Le Parquet général près la Cour d’appel de Casablanca a reçu les résultats définitifs de l’enquête menée par la Brigade nationale de la police judiciaire au sujet d’importants dysfonctionnements dans la gestion des marchés publics liés au programme d’urgence pour l’ducation nationale.
Ces faits remontent à l’époque du mandat d’Ahmed Akhchichen, ancien ministre de l’Éducation nationale et de l’Enseignement supérieur, indique le quotidien Al Akhbar dans son édition de ce mardi 17 juin.
Les investigations ont révélé une série de manquements graves dans la préparation et l’attribution des marchés publics et bons de commande.
Parmi les irrégularités recensées, figurent l’absence de procédures rigoureuses pour identifier les besoins réels en matériel pédagogique, la violation de plusieurs dispositions encadrant les marchés publics, notamment la non-publication des appels d’offres et des résultats, ainsi que l’atteinte aux principes de transparence et de libre concurrence.
L’enquête fait également état de collusions manifestes avec deux entreprises privilégiées à travers la mise en place de faux appels d’offres, la manipulation des spécifications techniques pour leur correspondre exclusivement, et la fragmentation des commandes afin d’échapper à la réglementation des marchés publics.
Dans certains cas, les prix des équipements ont été artificiellement gonflés d’un marché à l’autre, relate le quotidien.
Selon les éléments recueillis par Al Akhbar, ces deux sociétés auraient remporté plus de 80% des marchés relatifs à l’acquisition de matériel didactique, que ce soit individuellement ou en consortium.
Six académies régionales auraient à elles seules conclu 173 marchés et bons de commande, représentant près de 80% des dépenses engagées.
Face à l’ampleur de ces irrégularités, les autorités judiciaires ont réparti les dossiers selon la compétence territoriale des académies régionales concernées. Ainsi, les tribunaux spécialisés dans les crimes financiers de Rabat, Fès, Casablanca et Marrakech ont été saisis.
Les juridictions de Fès et Marrakech ont déjà statué sur les dossiers qui leur ont été confiés. L’enquête est terminée à Casablanca, tandis qu’elle se poursuit encore à Rabat, rapporte Al Akhbar.

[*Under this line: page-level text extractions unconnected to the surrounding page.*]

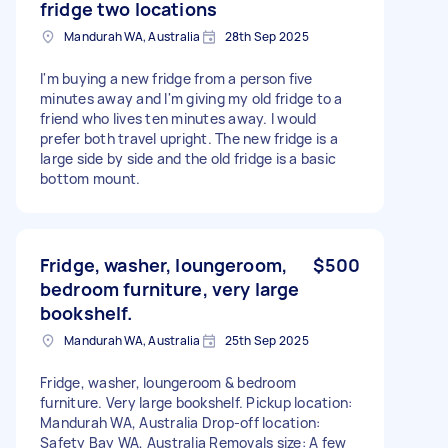
fridge two locations
Mandurah WA, Australia
28th Sep 2025
I'm buying a new fridge from a person five
minutes away and I'm giving my old fridge to a
friend who lives ten minutes away. I would
prefer both travel upright. The new fridge is a
large side by side and the old fridge is a basic
bottom mount.
Fridge, washer, loungeroom,
$500
bedroom furniture, very large
bookshelf.
Mandurah WA, Australia
25th Sep 2025
Fridge, washer, loungeroom & bedroom
furniture. Very large bookshelf. Pickup location:
Mandurah WA, Australia Drop-off location:
Safety Bay WA, Australia Removals size: A few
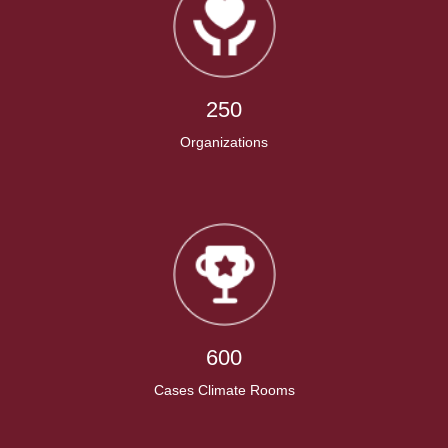
250
Organizations
600
Cases Climate Rooms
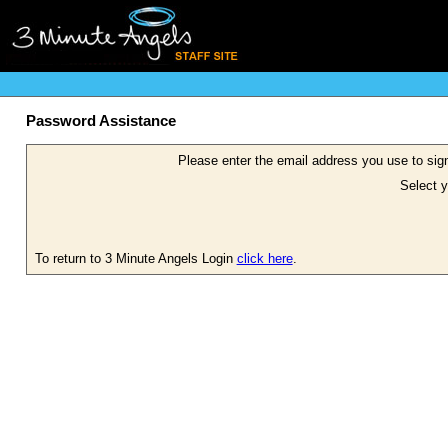
Password Assistance
Please enter the email address you use to sign
Select y
To return to 3 Minute Angels Login
click here
.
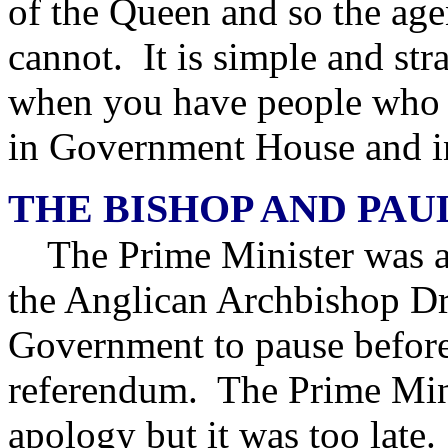
of the Queen and so the age
cannot. It is simple and st
when you have people who a
in Government House and i
THE BISHOP AND PAU
The Prime Minister was at 
the Anglican Archbishop Dr
Government to pause before
referendum. The Prime Minis
apology but it was too late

Ce dossier a été initialement transmis au ministère public durant le mandat de Mohamed Abdennabaoui, ancien président du parquet, à la suite de la diffusion d’enregistrements audio compromettants d’une ex-directrice d’académie régionale.
Ces enregistrements ont servi de déclencheur à l’ouverture de multiples enquêtes à travers tout le Royaume.
Les constats de l’enquête judiciaire font écho aux conclusions d’un rapport d’évaluation de la Cour des comptes.
Ce rapport faisait état de défaillances systémiques dans l’exécution budgétaire et le suivi des projets, pointant une mauvaise utilisation de plus de 43 milliards de dirhams alloués.
Le Conseil avait souligné l’approximation des données financières du programme, notamment les écarts entre les engagements (35 milliards de dirhams) et les paiements effectivement réalisés (25,15 milliards), soit un taux d’exécution global bien en deçà de la moyenne des autres budgets sectoriels.
Il a également été constaté que les capacités de gestion des académies étaient largement insuffisantes, tant sur le plan administratif que comptable, et que l’absence d’un système de suivi rigoureux avait empêché toute évaluation globale de l’impact du programme.
Parmi les dix projets pédagogiques inclus dans le programme d’urgence, auxquels environ 12 milliards de dirhams avaient été alloués, plusieurs n’ont pas été menés à leur terme.
Les objectifs en matière de réforme des programmes scolaires, de soutien linguistique, de mise en place d’un système d’orientation performant et d’amélioration des approches pédagogiques n’ont pas été atteints.
Certains projets ont même été abandonnés en cours d’exécution, faute d’une vision intégrée et cohérente de cette réforme, écrit-on.